▶ _Task 1_
Return the passage of the dividend article starting with "Our top 20 list" and going on through "100 income stock.", copied word for word.
— start Given text —
Top 20 FTSE Dividend Paying Stocks

UPDATED AUGUST 2019: Imperial Brands and SSE top our list of current and future high dividend payers

James Gard 2 July, 2019 | 8:00AM

Pound notes

Each month we crunch the numbers to find you the most reliable, high dividend payers in the FTSE. With plenty of big names cutting their dividend payments this year, the quest for steady income is more important than ever. We have aimed to weed out the firms which have high pay outs one year only to slash them the next, focusing on firms with competitive advantages and a fair share price.

Our top 20 list of dividend payers has tobacco firm Imperial Brands (IMB) just at the top with a yield above 9% – but utility SSE (SSE) has a higher forward yield. Imperial recently said it was dropping its ambitious target of growing the dividend 10% a year and will now pay out flexibly depending on market conditions. This is a recent example of why investors need to keep in mind what the historic dividend has been but also what a company plans to pay out in the future. Imperial’s trailing yield of 9% slides to a still perfectly respectable 6% in this case.

Three of the top five dividend yields on our list have a five-star rating, which means analysts estimate they are significantly undervalued – of those, WPP (WPP)and BT (BT.A) have yields of below 7%, which is not significantly high for a FTSE 100 income stock.

The flipside is also true: those with the lowest yield tend to be those with two-star ratings, such as Experian (EXPN) and Diageo (DGE), whose shares have performed strong this year. Morningstar rates these shares as significantly overvalued.

Out of 20 companies on our list, only two are outside the FTSE 100: manufacturing firm Victrex (VCT) is on the FTSE 250, as is engineering company Meggitt (MGGT). The largest UK companies are generally better capitalised than mid-caps and smaller companies and are less prone to offering sky-high yields. Last time we wrote about the FTSE’s biggest-yielding shares, small-cap retailer Bonmarche (BON) was offering a yield above 60%, but the company is about to be de-listed after it owner took it private.
— end Given text —
— start Dataset content —
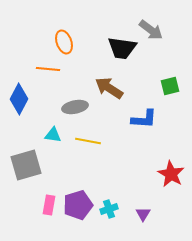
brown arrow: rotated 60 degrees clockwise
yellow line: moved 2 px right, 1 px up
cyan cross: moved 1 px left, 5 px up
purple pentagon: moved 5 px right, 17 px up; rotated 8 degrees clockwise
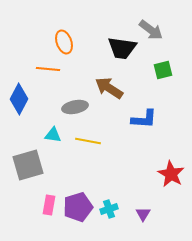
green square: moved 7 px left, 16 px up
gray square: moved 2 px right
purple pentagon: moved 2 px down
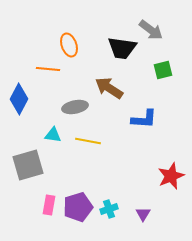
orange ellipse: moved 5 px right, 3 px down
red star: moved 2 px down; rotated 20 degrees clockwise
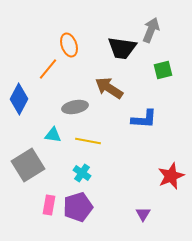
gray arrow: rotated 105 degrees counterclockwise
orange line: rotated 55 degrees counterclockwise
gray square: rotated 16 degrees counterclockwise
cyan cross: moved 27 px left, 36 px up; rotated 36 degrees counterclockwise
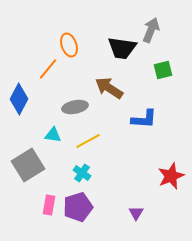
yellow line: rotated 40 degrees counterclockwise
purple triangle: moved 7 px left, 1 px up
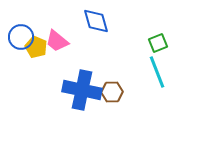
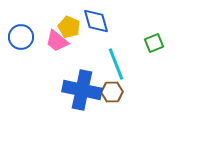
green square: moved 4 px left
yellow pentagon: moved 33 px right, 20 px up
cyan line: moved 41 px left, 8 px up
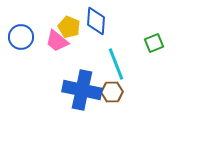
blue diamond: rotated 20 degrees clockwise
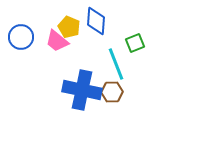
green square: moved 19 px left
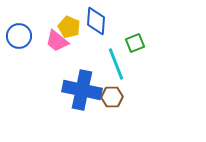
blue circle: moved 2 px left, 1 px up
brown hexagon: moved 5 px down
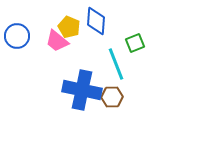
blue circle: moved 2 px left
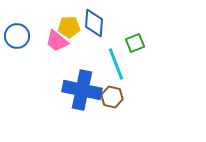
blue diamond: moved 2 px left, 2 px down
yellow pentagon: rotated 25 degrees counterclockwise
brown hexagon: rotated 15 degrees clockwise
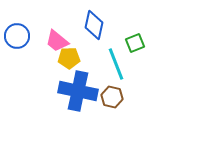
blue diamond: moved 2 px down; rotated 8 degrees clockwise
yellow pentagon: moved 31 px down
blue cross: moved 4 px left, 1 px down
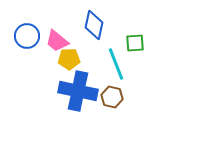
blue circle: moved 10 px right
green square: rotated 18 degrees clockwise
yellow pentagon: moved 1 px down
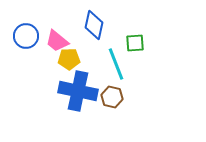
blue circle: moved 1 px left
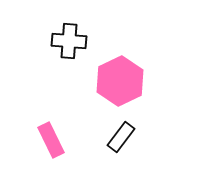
— end Dataset content —
▶ _Task 2_
In the records, update the lines starting with the line with "yellow line: rotated" and going on through the line with "brown hexagon: rotated 15 degrees clockwise" by replacing "blue circle" with "navy circle" and leaving everything else unchanged. Return only those lines, and leave the pictures out of the answer.

▶ _Reply 1_
Our top 20 list of dividend payers has tobacco firm Imperial Brands (IMB) just at the top with a yield above 9% – but utility SSE (SSE) has a higher forward yield. Imperial recently said it was dropping its ambitious target of growing the dividend 10% a year and will now pay out flexibly depending on market conditions. This is a recent example of why investors need to keep in mind what the historic dividend has been but also what a company plans to pay out in the future. Imperial’s trailing yield of 9% slides to a still perfectly respectable 6% in this case.

Three of the top five dividend yields on our list have a five-star rating, which means analysts estimate they are significantly undervalued – of those, WPP (WPP)and BT (BT.A) have yields of below 7%, which is not significantly high for a FTSE 100 income stock.

▶ _Reply 2_
yellow line: rotated 40 degrees counterclockwise
purple triangle: moved 7 px left, 1 px up
green square: moved 4 px left
yellow pentagon: moved 33 px right, 20 px up
cyan line: moved 41 px left, 8 px up
blue diamond: rotated 20 degrees clockwise
green square: moved 19 px left
navy circle: moved 2 px left, 1 px up
brown hexagon: moved 5 px down
navy circle: moved 2 px left
blue diamond: moved 2 px left, 2 px down
yellow pentagon: rotated 25 degrees counterclockwise
brown hexagon: rotated 15 degrees clockwise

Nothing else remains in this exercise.